SMSF Tax Return and Why you should lodge it on time?
SMSF Tax Return
SMSF Tax Return (NAT 71226) covers reporting of superannuation income, deductions, tax outcome, member contributions and payment of super levy to tax office. It is more than an income tax return and has eleven sections. All SMSFs must lodge tax return every year irrespective of income or if it is in 100% pension phase. It can be lodged through software or paper form. To help to complete you superannuation annual return you can use Self Managed Superannuation fund annual return instructions (NAT 71606).
Why you should lodge SMSF tax return on time?
1. To avoid penalties – Setting up an SMSF gives more control, flexibility to invest and investment decisions. At the same time Superannuation laws provides responsibility to trustee to follow the super industry rules and one of the them is the reporting requirements. Trustees need to lodge superannuation or SMSF Tax Return every year on time and provide activity during the year details to the tax department in the form of tax return lodgement including member contrition, answering qualified questions,
income, deductions, tax payable and super levy payments. Late lodgement of the
tax return gives rise to failure to lodge penalty. This will have impact on
retirement savings which is the sole purpose of having an SMSF.
2. To work contributions availability for next year – Superannuation industry rules change frequently and to work out next year contributions availability SMSF Tax Return needs to be lodged on time and financials including member statements needs to be prepared to work out members balance at the year end. For non-concessional contributions members are only eligible to make the contributions if their total super balance in the end of the previous financial year is less than the general transfer balance cap
and if their balance is equal or more than the general transfer balance cap at
the end of the previous financial year their non concessional contribution cap
is nil for the current year (need to follow other rules as well). If eligible
for bring forward rules it is important to know the previous year end balance
as bring forward availability and calculation will be done according to members
age and last years end balance. Also to take advantage of unused carry forward
concessional contribution rule previous years member balance is required as
this in only available if the member balance (total superannuation balance) at
the end of the previous year is less than $500000. To work out all these caps
and rules trustee need to ensure they lodge tax return on time and get member’s
last yearend balance.
3. Superfund lookup status – As an SMSF trustee they have the responsibly to lodge tax return every year on time. Failure to lodge superannuation tax return on time and if the overdue return is for more than two weeks’ time, SMSF will risk the status on Superfund lookup changed from complying to regulation details removed. If this status is showing
on the Superfund lookup trustees might not be able to get employer contribution
into the fund and if need to register Electronic Service Address (ESA) to get
rollover or do rollout they cannot register ESA until the status changed back
to complying. This can delay the rollover process as once the overdue returns
are lodged the status will not immediately change to complying as it can take
some time.
4. Next year SMSF tax return due date – Superannuation Tax Return lodgement is required every year and depending on if the fund is new, existing, lodged by trustees or lodged by tax agent lodgement due date can vary. If trustee lodge by themselves due date for newly registered SMSF is 31st Oct for the first year after the end of the financial year and 28th Feb of next year for existing SMSFs. If lodge by tax agent they get some extra time which is 28th Feb for newly SMSFs and 15th May for existing SMSFs. From second year the extra time of 28th of next year to trustee and 15th May to tax agents is only available if the previous tax return was lodged on time. If it was not lodged by due date then to trustees and tax agents its 31st Oct after the end of the financial year. So, to get extra time for the return lodgement trustees needs to make sure previous return was lodged by the due date.

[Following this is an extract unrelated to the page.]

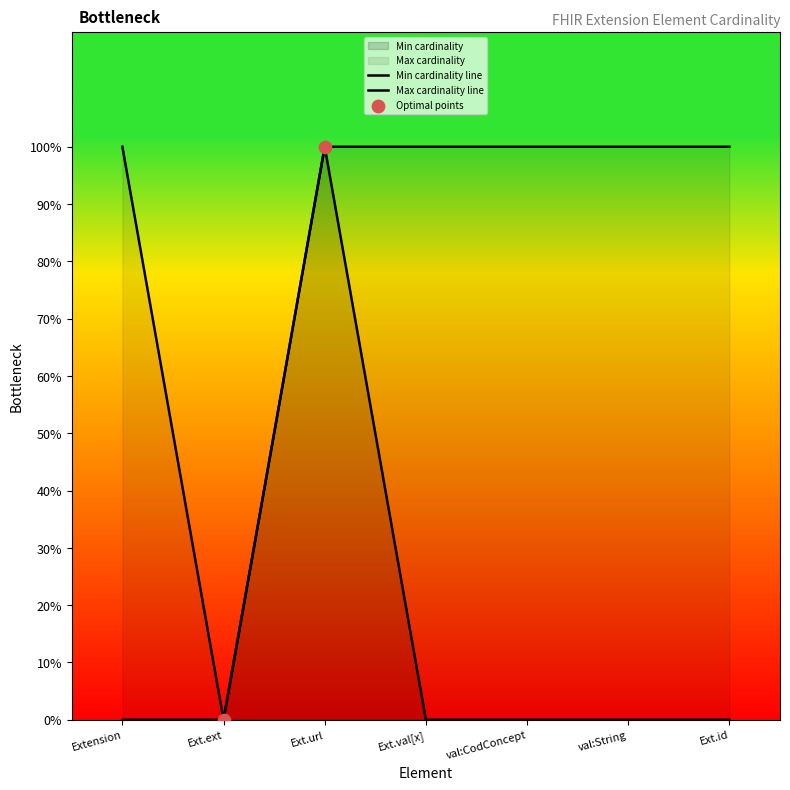

At how many categories does at least one series exceed 0?

6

5. For pension payment calculations – Pension payment calculations for the year are done according to the members age and previous years member pension account balance. Minimum pension payments are required to be withdrawn according to the set percentage every year. If the SMSF has transition to retirement then minimum and maximum payment rules needs to be followed as well. To make sure members withdraw accordingly trustees need to make sure funds accounts and tax return is prepared on time for these calculations.
6. Wind up process – At some stage SMSF might need to be wind up and withdraw or rollout members balance according to superannuation rules. If members balance needs to be rollout to other fund trustee might need to register for ESA to process the rollout through super stream standards. If the returns of SMSF are overdue trustee will not be able to register ESA through the accounting software and until the Superfund lookup
status updated to complying. So, trustee need to make sure returns are lodged
on time so that there is no delay in the rollout process.